South Koreans may soon see their cryptocurrency proceeds slashed by the tax man.Earlier this week, South Korean officials in the Ministry of Strategy and Finance proposed taxing profits made through crypto-fiat transactions, including tokens sold by mining firms through ICO offerings.
The regulator anticipates to submit the complete proposal in July and hand in the tax amendment to the South Korean regular assembly in September, according to a report by a local media outlet by the name Edaily. South Korea has long attempted to settle on a regulatory framework for cryptocurrencies. The proposed amendments could bring much needed clarity in the country’s cryptocurrency industry.
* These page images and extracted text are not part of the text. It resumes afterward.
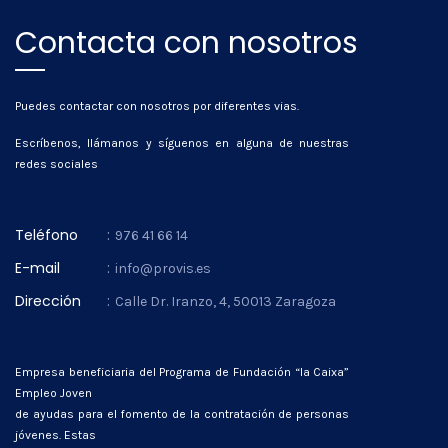
Contacta con nosotros
Puedes contactar con nosotros por diferentes vias.
Escríbenos, llámanos y síguenos en alguna de nuestras
redes sociales
Teléfono
:
976 41 66 14
E-mail
:
info@provis.es
Dirección
:
Calle Dr. Iranzo, 4, 50013 Zaragoza
Empresa beneficiaria del Programa de Fundación “la Caixa”
Empleo Joven
de ayudas para el fomento de la contratación de personas
jóvenes. Estas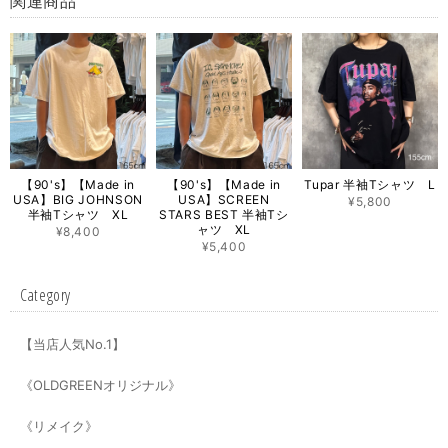
関連商品
【90's】【Made in
【90's】【Made in
Tupar 半袖Tシャツ L
USA】BIG JOHNSON
USA】SCREEN
¥5,800
半袖Tシャツ XL
STARS BEST 半袖Tシ
ャツ XL
¥8,400
¥5,400
Category
【当店人気No.1】
《OLDGREENオリジナル》
《リメイク》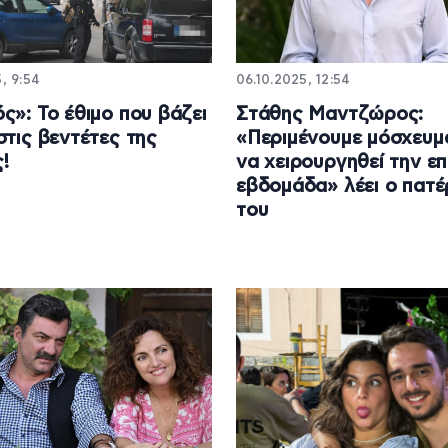
5, 9:54
06.10.2025, 12:54
ς»: Το έθιμο που βάζει
Στάθης Μαντζώρος:
στις βεντέτες της
«Περιμένουμε μόσχευμ
!
να χειρουργηθεί την ε
εβδομάδα» λέει ο πατ
του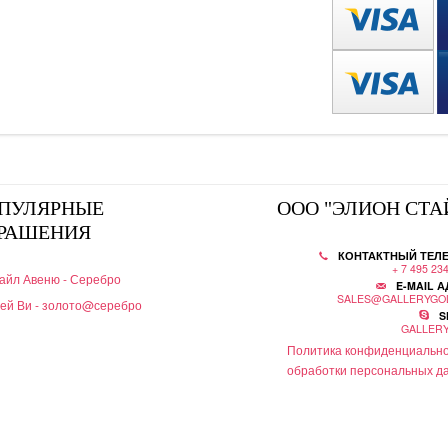
ПУЛЯРНЫЕ
ООО "ЭЛИОН СТА
РАШЕНИЯ
КОНТАКТНЫЙ ТЕЛ
+ 7 495 23
айл Авеню - Серебро
E-MAIL А
SALES@GALLERYGO
ей Ви - золото@серебро
S
GALLER
Политика конфиденциально
обработки персональных д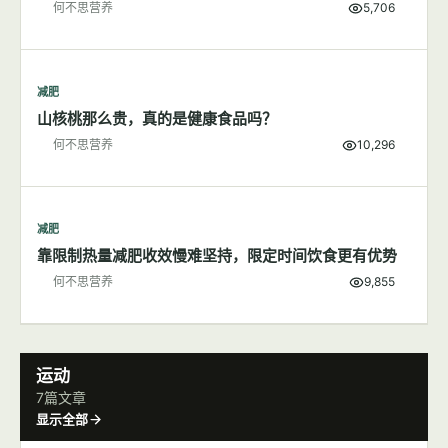
何不思营养
5,706
减肥
山核桃那么贵，真的是健康食品吗？
何不思营养
10,296
减肥
靠限制热量减肥收效慢难坚持，限定时间饮食更有优势
何不思营养
9,855
运动
7篇文章
显示全部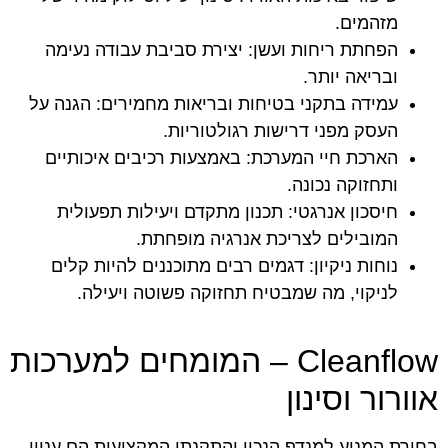
מזהמים.
הפחתת ריחות ועשן: יצירת סביבת עבודה נעימה
ובריאה יותר.
עמידה בתקני בטיחות ובריאות מחמירים: הגנה על
העסק מפני דרישות רגולטוריות.
הארכת חיי המערכת: באמצעות רכיבים איכותיים
ותחזוקה נכונה.
חיסכון אנרגטי: תכנון מתקדם ויעילות תפעולית
המובילים לצריכת אנרגיה מופחתת.
נוחות ניקיון: דגמים רבים מתוכננים להיות קלים
לניקוי, מה שמבטיח תחזוקה פשוטה ויעילה.
Cleanflow – המומחים למערכות
אוורור וסינון
בחירת המנוע למנדף הנכון והתקנתו המקצועית הם עניין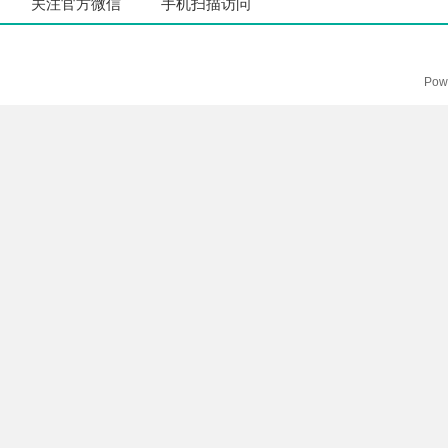
关注官方微信
手机扫描访问
Pow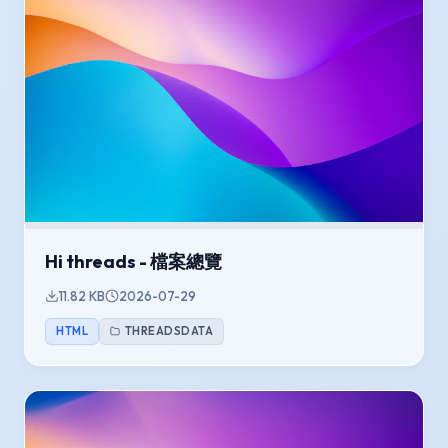
Hi threads - 檔案總覽
11.82 KB
2026-07-29
HTML
THREADSDATA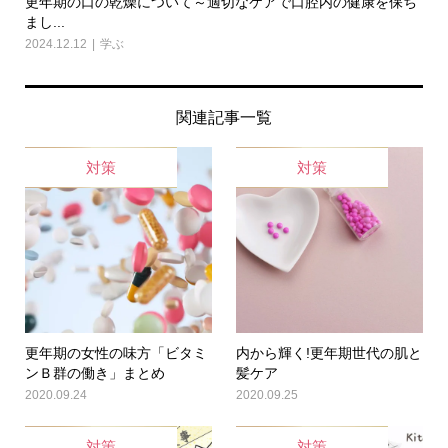
更年期の口の乾燥について～適切なケアで口腔内の健康を保ち
まし...
2024.12.12
学ぶ
関連記事一覧
対策
対策
更年期の女性の味方「ビタミ
内から輝く!更年期世代の肌と
ンＢ群の働き」まとめ
髪ケア
2020.09.24
2020.09.25
対策
対策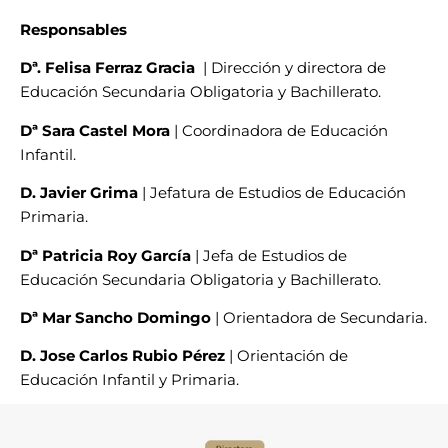
Responsables
Dª. Felisa Ferraz Gracia
| Dirección y directora de
Educación Secundaria Obligatoria y Bachillerato.
Dª Sara Castel Mora
| Coordinadora de Educación
Infantil.
D. Javier Grima
| Jefatura de Estudios de Educación
Primaria.
Dª Patricia Roy García
| Jefa de Estudios de
Educación Secundaria Obligatoria y Bachillerato.
Dª Mar Sancho Domingo
| Orientadora de Secundaria.
D. Jose Carlos Rubio Pérez
| Orientación de
Educación Infantil y Primaria.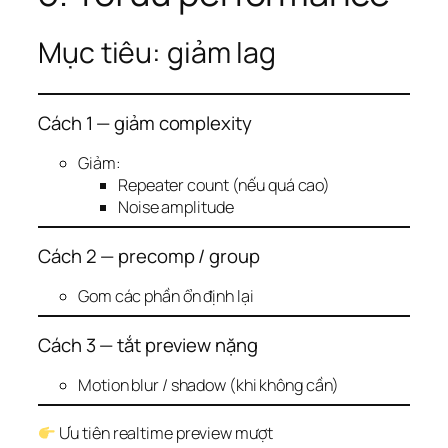
Mục tiêu: giảm lag
Cách 1 — giảm complexity
Giảm:
Repeater count (nếu quá cao)
Noise amplitude
Cách 2 — precomp / group
Gom các phần ổn định lại
Cách 3 — tắt preview nặng
Motion blur / shadow (khi không cần)
Ưu tiên realtime preview mượt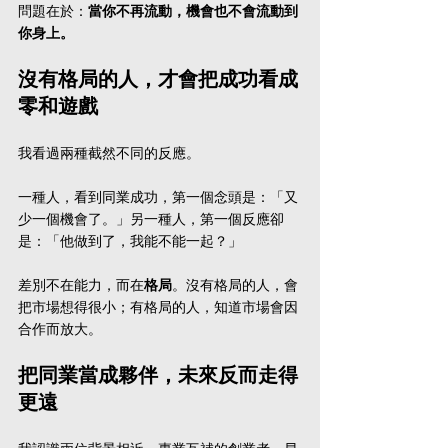
問題在於：
當你不再流動，機會也不會流動到
你身上。
沒有格局的人，才會把成功看成
零和遊戲
我看過兩種截然不同的反應。
一種人，看到同業成功，第一個念頭是：「又
少一個機會了。」另一種人，第一個反應卻
是：「他做到了，我能不能一起？」
差別不在能力，而在
格局
。沒有格局的人，會
把市場想得很小；有格局的人，知道市場會因
合作而放大。
把同業當成夥伴，未來反而走得
更遠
Currently, the South Korean law does not tax the revenue generated from cryptocurrency transactions, unlike the likes of the US, Japan, Germany, and many others who tax profits obtained from cryptocurrency dealings. Moreover, Singapore also exercises a Value added tax (VAT) on digital currency transactions, however, the South Korean officials made it clear they do not intend to go that far.
South Korean officials to tax revenue generated from crypto transactions
The South Korean lawmakers are now looking to invoke the usual ‘taxation where income is located’ rule to cryptocurrency transactions that make a profit. Furthermore, the tax will not apply if the transaction results in a net loss, but will equally tax both South Korean citizens and foreign residents.
Following G20’s recommendations, digital currencies are expected to be classified as assets as opposed to currencies. Nevertheless, not everyone is not okay with the proposed changes and the ability to effectively enforce taxation. According to a researcher at the Korea Local Tax Institute, Young Jeong:
“If you do a P2P transaction without going through an exchange, there is a possibility of avoiding taxation. Even with IP tracking, if there are a large number of targets, administrative costs will increase and it will be difficult to track each day.”
Furthermore, South Korean lawmakers are also suggesting to ban the country’s residents from using decentralized finance (DeFi) products, labeling digital currencies as high-risk assets.